Description: Two square matrices of the same dimension are equal if they have the same entries. (Contributed by AV, 25-Sep-2019)

Ref Expression
Hypotheses eqmat.a 
|- A = ( N Mat R )
eqmat.b 
|- B = ( Base ` A )
Assertion eqmat 
|- ( ( X e. B /\ Y e. B ) -> ( X = Y <-> A. i e. N A. j e. N ( i X j ) = ( i Y j ) ) )

Proof

Step Hyp Ref Expression
1 eqmat.a 
 |-  A = ( N Mat R )
2 eqmat.b 
 |-  B = ( Base ` A )
3 eqid 
 |-  ( Base ` R ) = ( Base ` R )
4 1 3 2 matbas2i 
 |-  ( X e.
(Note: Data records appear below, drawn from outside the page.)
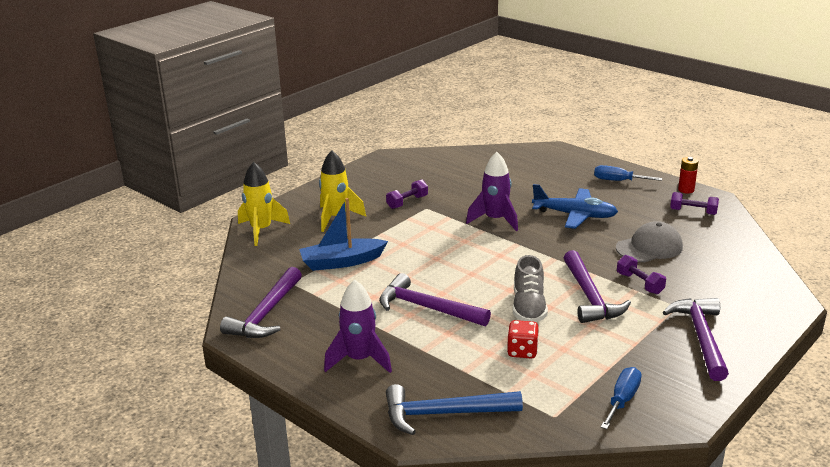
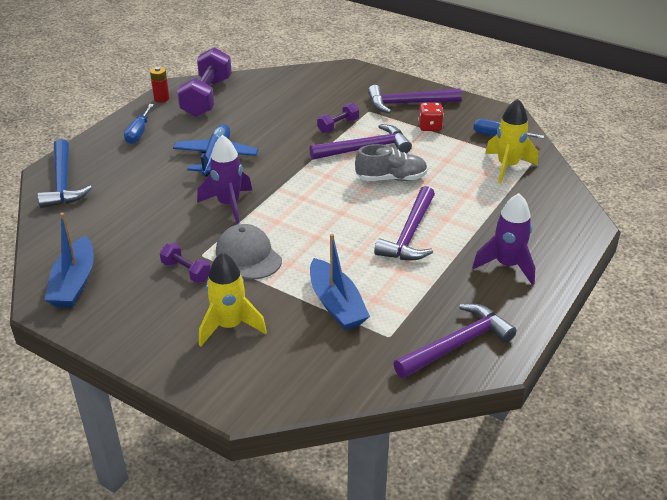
camera: 100 degrees left, 10 degrees up
purple hammer [220,267,302,338] -> purple hammer turned 45 degrees counterclockwise [393,304,516,378]
yellow rocket [238,162,290,246] -> yellow rocket moved to [485,99,538,183]
blue hammer [386,384,523,435] -> blue hammer moved to [38,139,92,208]
red dice [507,320,539,359] -> red dice moved to [418,103,444,131]
grey cap [616,221,683,262] -> grey cap moved to [216,224,282,279]
purple dumbbell [670,192,719,215] -> purple dumbbell [177,47,232,117], size x2.01
none -> blue boat [45,213,94,308]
B -> X e. ( ( Base ` R ) ^m ( N X. N ) ) )
5 elmapfn 
 |-  ( X e. ( ( Base ` R ) ^m ( N X. N ) ) -> X Fn ( N X. N ) )
6 4 5 syl 
 |-  ( X e. B -> X Fn ( N X. N ) )
7 1 3 2 matbas2i 
 |-  ( Y e. B -> Y e. ( ( Base ` R ) ^m ( N X. N ) ) )
8 elmapfn 
 |-  ( Y e. ( ( Base ` R ) ^m ( N X. N ) ) -> Y Fn ( N X. N ) )
9 7 8 syl 
 |-  ( Y e. B -> Y Fn ( N X. N ) )
10 eqfnov2 
 |-  ( ( X Fn ( N X. N ) /\ Y Fn ( N X. N ) ) -> ( X = Y <-> A. i e. N A. j e. N ( i X j ) = ( i Y j ) ) )
11 6 9 10 syl2an 
 |-  ( ( X e. B /\ Y e. B ) -> ( X = Y <-> A. i e. N A. j e. N ( i X j ) = ( i Y j ) ) )